“Truth” for language transformers
Language transformers do not have a concept of whether text they’ve generated is “true” – they are designed to predict likely continuations of a piece of text. The algorithms behind this are sophisticated, but they aren’t trying to do anything but recreate textual patterns in the corpus they were trained on. What matters to the transformer is “Given the preceding text, what should come next?” To the transformer, it is immaterial whether the generated text is factual information or misinformation.
Consider these two prompts:
- “A recent study by the Harvard Medical School found that the new Novavax vaccine _”
- “My 2yo was never the same after she got her shot. And then she got sick anyway. Clearly, the vaccine _”
Suppose you saw two comments on the Internet one beginning with each of the prompts. What would you expect to come next, based on what you have read on the Internet? (For this exercise, rely only on your memory)
Even though you probably personally disagree with what one of the continuations says, you would not be wrong in providing contradictory continuations of these two prompts. You, taking the role of the language transformer, haven’t actually made these claims – in this exercise your goal was not to inform whoever entered the prompt; it was to continue the text. In the same way, the language transformer is not evaluating the text it is generating in this way – it isn’t “taking a side” or even, in some sense, “saying” these things.
Consider possible responses you may have had to the first prompt. You could have said “… was 85% effective in preventing COVID infection 2 weeks after the vaccine was administered” or “… was found to be more effective in people who had never had COVID before.” Even though neither of these is (necessarily) supported by research, they are plausible continuations. Conversely, you are unlikely to have said something like “… caused people to spontaneously grow two additional eyes.” To the language transformer, those first two continuations would be rated at a much higher likelihood than the third and so it would tend to generate responses like those.
One way an application could cite text generated by a Transformer.

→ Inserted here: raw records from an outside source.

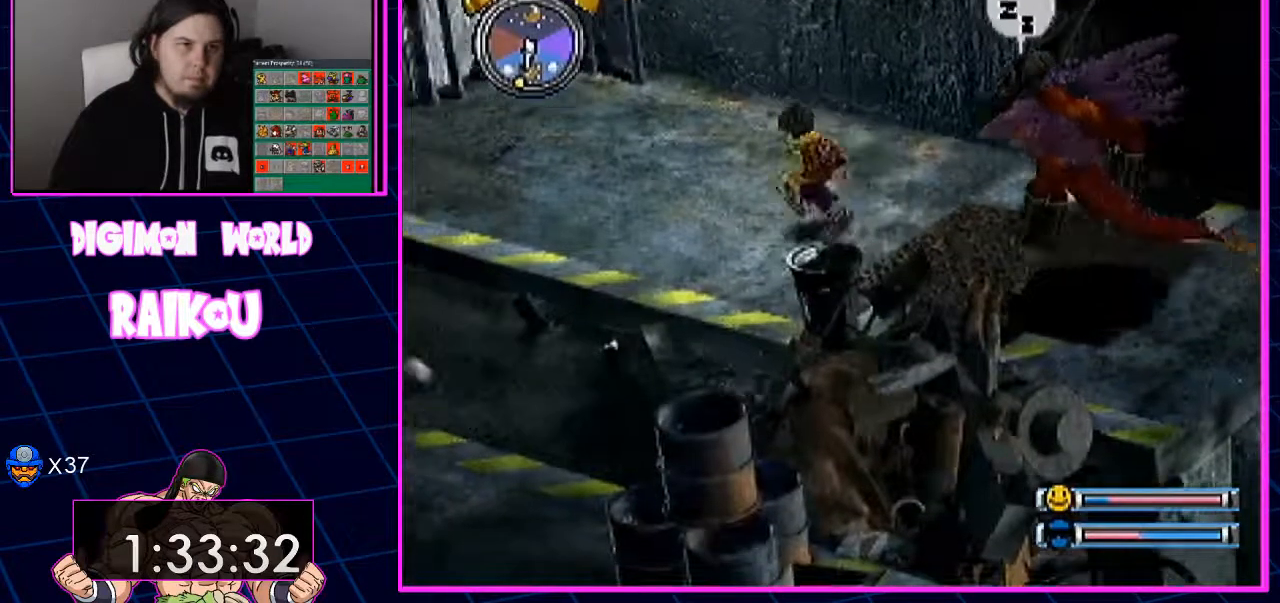
{"dt_ms": 500, "buttons": ["DPAD_UP", "DPAD_LEFT"], "left_stick": "center", "right_stick": "center", "events": []}
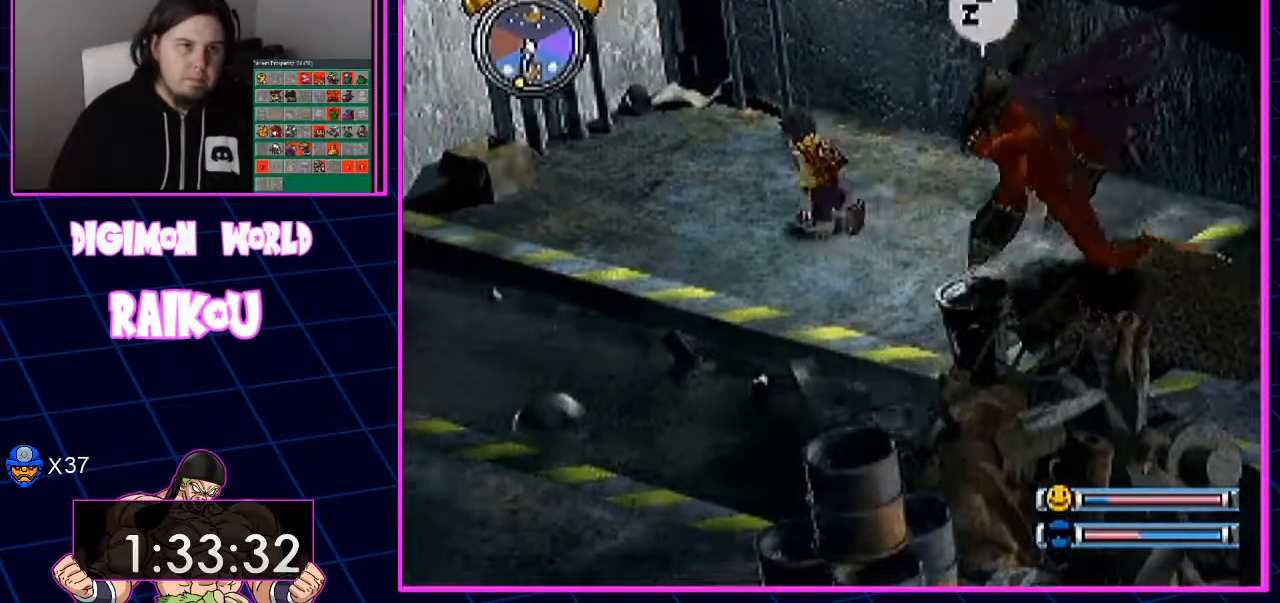
{"dt_ms": 500, "buttons": ["DPAD_UP"], "left_stick": "center", "right_stick": "center", "events": [[83, "DPAD_LEFT", "up"]]}
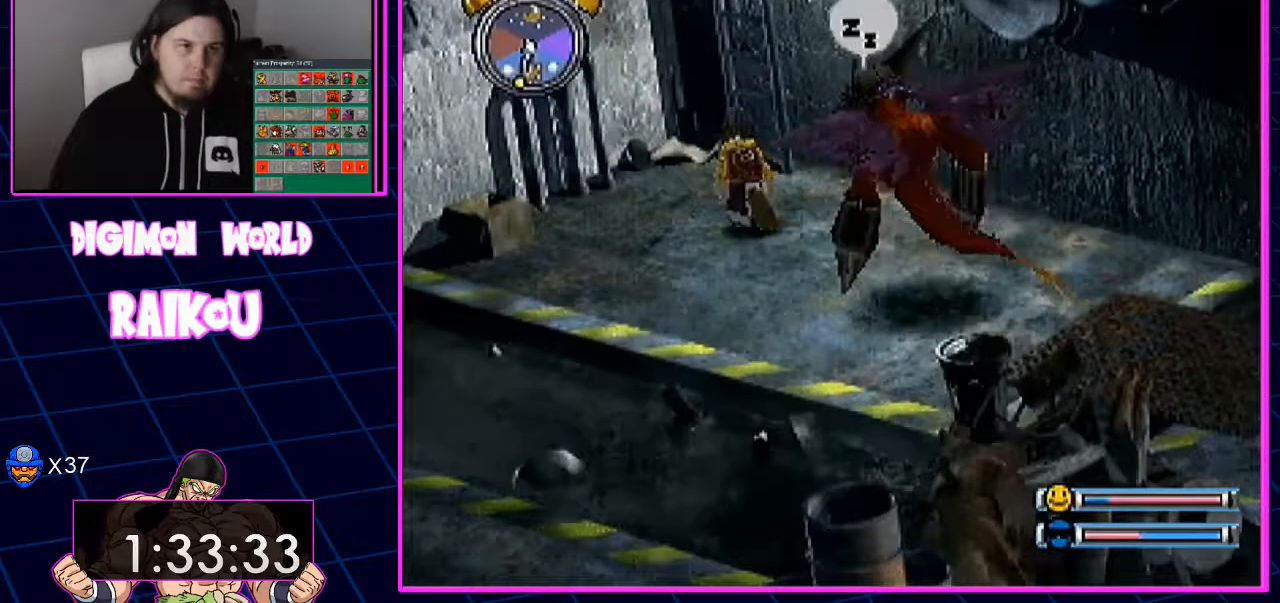
{"dt_ms": 500, "buttons": ["DPAD_UP"], "left_stick": "center", "right_stick": "center", "events": []}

Language transformers don’t reference documents at query time and then generate text based on those documents. They are trained long before, and attempt to generate text that is a continuation of whatever they’ve been supplied. After the transformer has generated text, different algorithms analyze the text, and then look for the documents “most relevant” to the related text. Similarly – you could search the Internet for reliable sources that say similar things to how you continued the first prompt, and then cite them. You – and the transformer – aren’t really “citing” where you got this information, you made a guess and then looked for documents that seemed to support your guess.
It may be possible to attempt to determine claims generated text makes, and then re-prompt the transformer if it generated incorrect information, but these are hard problems. Identifying claims a text makes is not straightforward, and determining whether two texts say the same thing is difficult – even for humans. If the transformer generates “the vaccine was very effective” but the research says “the vaccine prevented 85% of cases in adults and 75% in children”, is the generated text “factual”? The citer may reference that research, but a reasonable person may disagree that a vaccine if “very effective” if it only has a 75% effectiveness in children.
Together, these factors mean that applications which use transformer-generated text will be unable to reliably cite sources which back up the text. In the example at the beginning of this post – there is no TLS version 1.4. While NeevaAI cites the TLS Wikipedia Page, as of this writing the text “1.4” does not appear anywhere on that page. Most likely, the transformer generated “is widely used in applications such as email, instant messaging, and voice over IP” because this text appears verbatim in the second sentence of the Wikipedia article. The citer seems to generate one citation per sentence, and so it likely chose Wikipedia as the source for that sentence because it found a high degree of textual similarity between that sentence and the text on Wikipedia. The citer didn’t catch that the sentence also makes a claim about TLS 1.4.